Yani demem o ki, İzmit Belediyesinin ayrı bir sunum yapma zahmetine katlanmasına gerek yok.
Her gün bir sunum tadında…
Kaldı ki geçen dönemde de sunum işine yanaşmamışlardı.
Basınla yüz yüze gelmek, soru almak pek işlerine gelmemişti.
Ama bu dönem hedefler büyük!
Bir yıllık lansman işi pekala siyasi fırsata çevrilebilir.
Zannediyorum öyle olacak.
Her zaman olduğu gibi bütün belediye başkanlarının sunumlarını ilgiyle takip edeceğiz.
BIRAKIN DAĞITSINLAR!
İzmit Belediyesi pek çok konuda mağdur olduğunu söylüyor.
Önceden meclis çoğunluğu olmadığı için İzmit’e hizmet edemediklerinden yakınıyorlardı.
“Güçlü meclis güçlü başkan” mottosuyla ikinci döneme talip oldular.
O motto tuttu ve halk iradesi Hürriyet’e “koltuk senin, meclis de senin, buyur icraat yap” dedi.
Amma velakin mağduriyetler bitmek tükenmek nedir bilmiyor.
Meclis engellerini aşan Hürriyet şimdi de kurumlara kafayı taktı.
Habire bürokratik engellemelerden dert yanar oldu.
Bunların çoğunu abartılı buluyorum.
Fakat biri hariç…
Okullarda öğrencilere ücretsiz bir öğün yemek dağıtım işi meselesi…
Milli Eğitim Müdürlüğü bu hizmete neden izin vermez anlam veremiyorum.
Bütçesi olan çocuklarımıza yemek dağıtsın, bunda ne gibi bir kötülük olabilir?
Devlet okullarında uzun yıllardır işler iyi gitmiyor.
Okullara yeterli bütçe ayrılmadığından dolayı veliler sömürüldükçe sömürülüyor.
Anne ve babaların hassasiyetleriyle oynayan okul idarecileri elbette bunu keyiften yapmıyor.
Çünkü yeterli ödenek bulamıyorlar.
Durum böyle olunca çareyi velilerde görüyorlar.
Böyle bir eğitim sistemi içerisinde devletten okullara yemek hizmeti vermesi hayalcilik olur.
Ama yerel idareciler sosyal belediyecilik anlayışıyla bu hizmeti pekala yapabilir.
Ne yani, İzmit Belediyesi okullarda yemek dağıtınca eğitime siyaset mi bulaşmış oluyor?
Başkan Hürriyet’in de dediği gibi zamanında AKP’li Başkan Nevzat Doğan öğrencilere bisiklet dağıtıyordu.
Üzerinde kendi adının yazdığı basketbol topu dağıtıyordu.
Kocaeli Büyükşehir Belediyesi tablet veriyordu.

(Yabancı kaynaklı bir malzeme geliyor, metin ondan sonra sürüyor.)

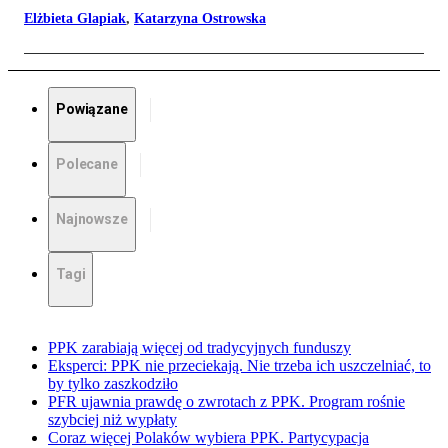
Elżbieta Glapiak
,
Katarzyna Ostrowska
Powiązane
Polecane
Najnowsze
Tagi
PPK zarabiają więcej od tradycyjnych funduszy
Eksperci: PPK nie przeciekają. Nie trzeba ich uszczelniać, to
by tylko zaszkodziło
PFR ujawnia prawdę o zwrotach z PPK. Program rośnie
szybciej niż wypłaty
Coraz więcej Polaków wybiera PPK. Partycypacja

Üstelik bu dağıtımlar siyasi bir organizasyonla törene dönüşüyordu.
Benzer hizmetler şimdi de var.
Olmalı da…
Mesela Büyükşehir Belediyesi okullara robotik kodlama sınıfları kuruyor.

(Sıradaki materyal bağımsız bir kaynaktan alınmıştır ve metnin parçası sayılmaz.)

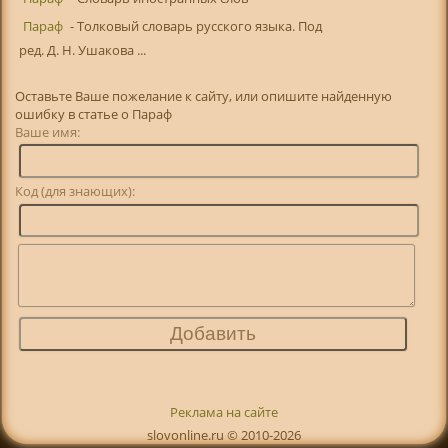
Параф
- Толковый словарь русского языка. Под
ред. Д. Н. Ушакова ...
Оставьте Ваше пожелание к сайту, или опишите найденную
ошибку в статье о Параф
Ваше имя:
Код (для знающих):
Реклама на сайте
slovonline.ru © 2010-2026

Çokta anlamlı ve pahalı bir yeniliği çocukların hizmetine sunuyor.
Robotik kodlama sınıf sayısı her geçen yıl artarak devam ediyor.
Maddi durumu elverişli olmayan çocukların eğitim masraflarını üstleniyorlar.
Yetenek sınavlarına hazırlık kursları açıyorlar.
Hepsi birbirinden değerli bu hizmetlerin sonunda kazançlı olan taraf çocuklarımız oluyor.
Bütün bunlar varken siz İzmit Belediyesine “hayır okullara giremezsiniz, yemek dağıtamazsınız” dediğinizde gerçek bir mağduriyet yaratmış olursunuz.
Bırakın dağıtsınlar!
İzmit’te bir sürü okul var, hepsine aynı anda yemek dağıtmak sanıldığı kadar kolay bir organizasyon değil.
Ama madem İzmit Belediyesi kendine güveniyor, madem bunu sürdürülebilir görüyor, engel olmayın!
CHP’li belediyeler okullara girerse siyasi kazanç elde eder diye düşünen aklın;
Aslında CHP’li belediyelerin çocuklara hizmet etmesine engel oldukları zaman siyasi gol fırsatı verdiklerini anlamaları sanırım pek mümkün gözükmüyor!